Text passage START

I would say Aqua Minh Long is a small aqua store located in an alley of Le Trong Tan street. Store owners lease a three story house and turn ground floor into an aqua shop. In the ground floor they divide the shop into two areas. The first one is display area. This is where guests are being welcomed and orders are to be made. The second area is where you can go there choose plants, wood and rocks

Entrance view





Right hand side view




Left hand side view




Since both owners were out for business so I did not have chance to talk with them. Instead most of my time spent for taking pictures and chit chat with my friend, who is a hobbyist and their customer

Enough words. It's time for pictures. Note that all my pictures are ToC (straight out of camera) and reflect very true colours of plants, and tank conditions

Left hand side tank - trimmed yesterday

























Right hand side tank 

An Igu 2009 leaf - Bigger than an adult's palm









See how small it is comparing with Igu 2009 leaf








Like this plant but don't know its name




Closeup to a leaf




Greeting to hobbyists




No chiller for this tank. Only air conditioner




Plant in their first tank




A snail at the biggest tank




Left the store with three Amanos for T1. I am now ready for my long weekend with family

Thanks for reading and cheers guys!


----------



## Ryan Thang To

just amazing. my number one store is definitely a store that have lots of display tank to show. its give customer ideals and give them a chance to get into the hobby. thank for sharing. i might just do same at my local store

Sent from my SM-N915FY using Tapatalk


----------



## dw1305

Hi all, 





AnhBui said:


> Like this plant but don't know its name


You need Mick.Dk, but it might be <"_Lagenandra meeboldii">._

cheers Darrel


----------



## AnhBui

Ryan Thang To said:


> just amazing. my number one store is definitely a store that have lots of display tank to show. its give customer ideals and give them a chance to get into the hobby. thank for sharing. i might just do same at my local store
> 
> Sent from my SM-N915FY using Tapatalk


 
Thanks Thang. Love to see yours someday 


Sent from my iPad using Tapatalk


----------



## AnhBui

dw1305 said:


> Hi all, You need Mick.Dk, but it might be <"_Lagenandra meeboldii">._
> 
> cheers Darrel



Thanks Darrel


Sent from my iPad using Tapatalk


----------



## Alex J

dw1305 said:


> Hi all, You need Mick.Dk, but it might be <"_Lagenandra meeboldii">._
> 
> cheers Darrel


I would agree definitely looks like Lagenandra Meeboldii, lovely looking plant. The shop looks fantastic , i wish my lfs looked like this


----------



## rebel

Lovely shop. They sure know how to grow plants....

Text passage END
Record set START

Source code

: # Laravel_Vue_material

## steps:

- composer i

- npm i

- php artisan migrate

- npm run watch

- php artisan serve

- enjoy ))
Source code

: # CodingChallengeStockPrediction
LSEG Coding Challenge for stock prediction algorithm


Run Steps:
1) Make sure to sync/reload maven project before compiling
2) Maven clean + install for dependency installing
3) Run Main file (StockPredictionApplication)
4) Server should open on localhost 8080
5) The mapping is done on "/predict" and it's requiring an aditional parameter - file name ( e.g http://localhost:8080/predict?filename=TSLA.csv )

Record set END

Things to do -
(A) Using the aqua store thread above, decide for each statement whether it agrees with the text. Answer yes or no and quote the words that decide it.
(i) The shop takes up the ground floor of a three story house.
(ii) The writer spoke with both owners during the visit.
(iii) One tank has no chiller and relies only on an air conditioner.
(B) Transcribe the aqua store thread above from "Plant in their" to "and cheers guys!".
(C) Answer these questions from the aqua store thread above.
(i) How many Amanos did the writer take home from the store?
(ii) What name did dw1305 suggest for the plant the writer liked but could not name?
(iii) Who was the friend the writer chatted with during the visit?

Responses by task -
(A)
(i) Yes: "Store owners lease a three story house and turn ground floor into an aqua shop."
(ii) No: "Since both owners were out for business so I did not have chance to talk with them."
(iii) Yes: "No chiller for this tank. Only air conditioner"

(B)
Plant in their first tank




A snail at the biggest tank




Left the store with three Amanos for T1. I am now ready for my long weekend with family

Thanks for reading and cheers guys!

(C)
(i) Three.
(ii) Lagenandra meeboldii.
(iii) A hobbyist who is also a customer of the store.